Alexie repeatedly argued that we need to provide a salary for a full-time database manager who could be primarily associated with the ffrench-Constant lab group. He suggested this would cost about ~18-20K/year. It seemed clear that Alexie and Paul have the expertise to handle the main computational challenges associated with the genome browser and database but not the time.
One major goal is also set up a browseable EST database maintained by a dedicated technician. Jim is going to discuss this with Mark.
Owen argued that we need to decide as a community what we want for our bioinformatics dollars. He suggested getting a CHADO butterfly base up and running was important and also highlighted the need for a diversity browser.

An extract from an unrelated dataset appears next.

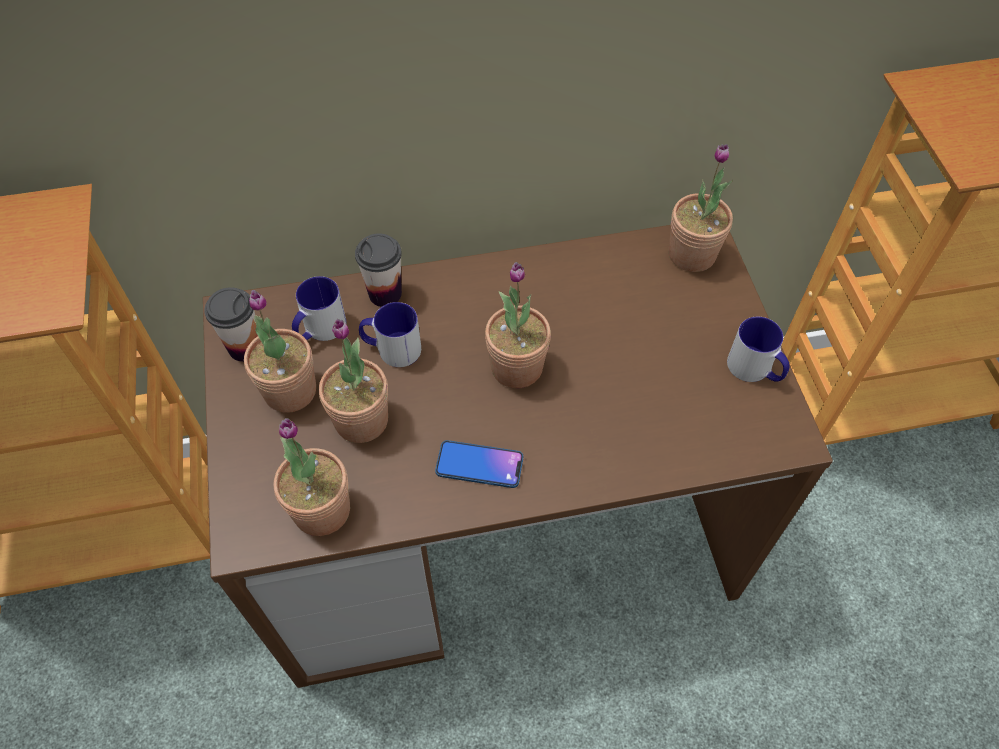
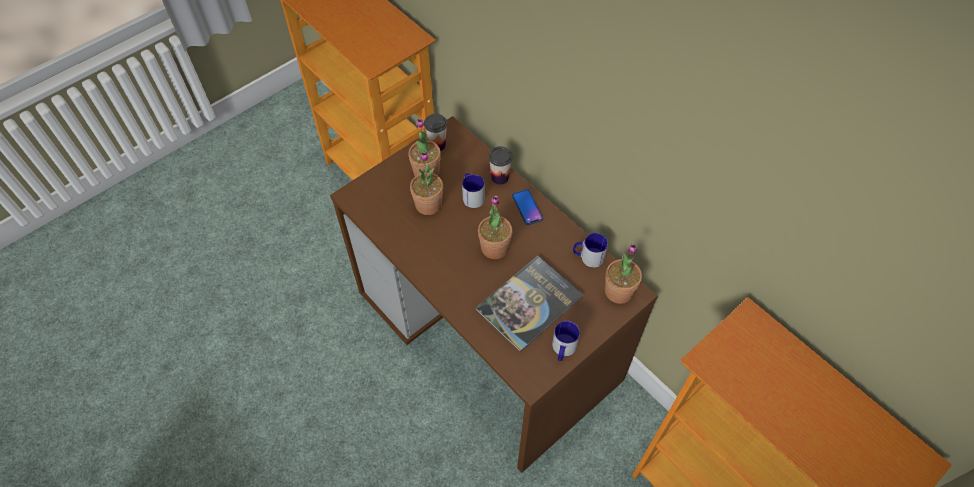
camera: 60 degrees right, 0 degrees up
(319, 330) = (463, 165): mug -> mug (588, 257)
(322, 510) = (378, 214): potted plant -> none
(479, 465) = (434, 258): phone -> phone (527, 207)
(649, 372) = (529, 303): none -> book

Finally, Alexie made it clear that developing the resources to handle the genome data is something that must be done NOW before the data starts coming in.
Animal Husbandry Working Group:
This working group includes Chris Jiggins, Brian Counterman, Owen McMillan, Larry Gilbert, and Marcus Kronforst. (others?).
The major goal of this group is to coordinate efforts to establish and protect critical butterfly stocks. Chris and Owen are managing the facility in Panama which will aim to maintain the most critical stocks, but it will be a priority to spread these around to other labs such that we have a back-up if anything is lost in Panama. Larry already agreed to take the melpomene melpomene line in Texas. This working group will handle Major Tasks 1 and 3 listed above. This group should also contribute to the Living Stock grant proposal.